Strength Through Transition

Around the world, 15 million unpaid caregivers,

mostly family members, provide over 18 million hours of care valued in excess of $235 billion for their loved ones diagnosed with dementia.

I am one of you.

“You can’t explain what it’s like to mourn someone who is still alive,

unless you have experienced it first hand.”

 

– Jessica Seay-Soto

Today everyone knows someone touched by dementia or Alzheimer’s disease. We write about this disease because it cannot be prevented or cured. Millennials grew up watching their parents shoulder the responsibility of their grandparent’s care. As adults, those millennials will likely become the primary caregivers to their own aging baby boomer parents.

We need to solve this growing health crisis. Our world has faced many challenging crises over the years and with enough time, talent and resources have moved the needle on so many.

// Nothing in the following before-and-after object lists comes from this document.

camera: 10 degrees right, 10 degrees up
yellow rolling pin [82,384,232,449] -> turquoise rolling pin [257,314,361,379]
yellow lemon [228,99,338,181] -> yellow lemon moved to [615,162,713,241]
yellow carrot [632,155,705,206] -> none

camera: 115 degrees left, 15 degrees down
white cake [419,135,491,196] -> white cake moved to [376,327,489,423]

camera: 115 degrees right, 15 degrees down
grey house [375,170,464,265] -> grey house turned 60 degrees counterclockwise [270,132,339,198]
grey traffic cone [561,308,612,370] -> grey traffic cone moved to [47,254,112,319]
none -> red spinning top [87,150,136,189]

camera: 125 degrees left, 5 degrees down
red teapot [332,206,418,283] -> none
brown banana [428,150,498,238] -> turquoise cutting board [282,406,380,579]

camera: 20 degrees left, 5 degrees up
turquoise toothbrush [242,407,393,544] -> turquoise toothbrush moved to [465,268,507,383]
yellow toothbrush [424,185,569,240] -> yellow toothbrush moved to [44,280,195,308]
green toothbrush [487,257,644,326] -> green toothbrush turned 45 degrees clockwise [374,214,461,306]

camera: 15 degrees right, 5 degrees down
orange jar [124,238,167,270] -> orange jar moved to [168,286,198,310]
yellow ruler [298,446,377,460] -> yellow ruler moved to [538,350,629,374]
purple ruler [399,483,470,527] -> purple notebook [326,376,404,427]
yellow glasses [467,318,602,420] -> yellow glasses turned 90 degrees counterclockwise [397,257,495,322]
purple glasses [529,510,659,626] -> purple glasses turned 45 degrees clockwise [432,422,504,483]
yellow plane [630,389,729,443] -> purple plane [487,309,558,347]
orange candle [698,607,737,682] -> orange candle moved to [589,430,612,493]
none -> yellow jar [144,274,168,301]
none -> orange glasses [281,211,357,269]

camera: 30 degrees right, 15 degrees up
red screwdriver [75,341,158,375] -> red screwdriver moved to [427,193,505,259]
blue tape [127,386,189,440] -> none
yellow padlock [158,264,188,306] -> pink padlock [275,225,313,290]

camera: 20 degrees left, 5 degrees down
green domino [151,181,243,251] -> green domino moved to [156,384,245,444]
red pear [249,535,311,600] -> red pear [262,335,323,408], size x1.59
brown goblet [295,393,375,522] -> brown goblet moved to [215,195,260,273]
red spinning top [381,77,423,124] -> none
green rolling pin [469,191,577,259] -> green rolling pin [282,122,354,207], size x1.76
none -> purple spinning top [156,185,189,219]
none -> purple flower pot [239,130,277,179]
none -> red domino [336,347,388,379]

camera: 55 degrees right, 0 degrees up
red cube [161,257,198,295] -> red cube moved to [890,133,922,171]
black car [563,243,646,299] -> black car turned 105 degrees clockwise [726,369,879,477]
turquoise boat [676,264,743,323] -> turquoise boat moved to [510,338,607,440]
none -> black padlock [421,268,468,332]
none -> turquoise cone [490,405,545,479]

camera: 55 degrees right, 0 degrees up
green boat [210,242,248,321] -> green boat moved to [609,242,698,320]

My hope is that we can do the same one day with dementia and that my writing may make some small contribution to that critical effort.

Dementia

The facts about research are alarming. According to the National Institutes of Health: research dollars spent on dementia and its related diseases are only $480 million annually compared to $6 billion for Cancer, $4 billion for Heart Disease, and $3 billion for HIV/AIDS. How will we find the cure for such a troubling disease at that rate?

Transition

Books help us to share common experiences. When HIV/AIDS was killing so many, silence meant death until Randy Shilts wrote And the Band Played On. Women with breast cancer had nowhere to turn until Dr. Susan Love wrote Breast Book. And the course of treatment for heart disease would never be the same after Dr. Christiaan Bernard’s groundbreaking work described in his autobiography, One Life.

Family

Family is critical in the dementia care equation. Research tells us that the number of people aged 65 and older is expected to double by 2050. Three-in-ten family members currently report that they are supporting their aging parents financially. And the majority of adult children feel a responsibility to provide other forms of assistance, as their parents require.

My story is simply one of survival – survival over the guilt, sadness and overwhelming responsibility that we face when thrust, often reluctantly, into the role of caregiver.

“They lived and laughed and loved and left.”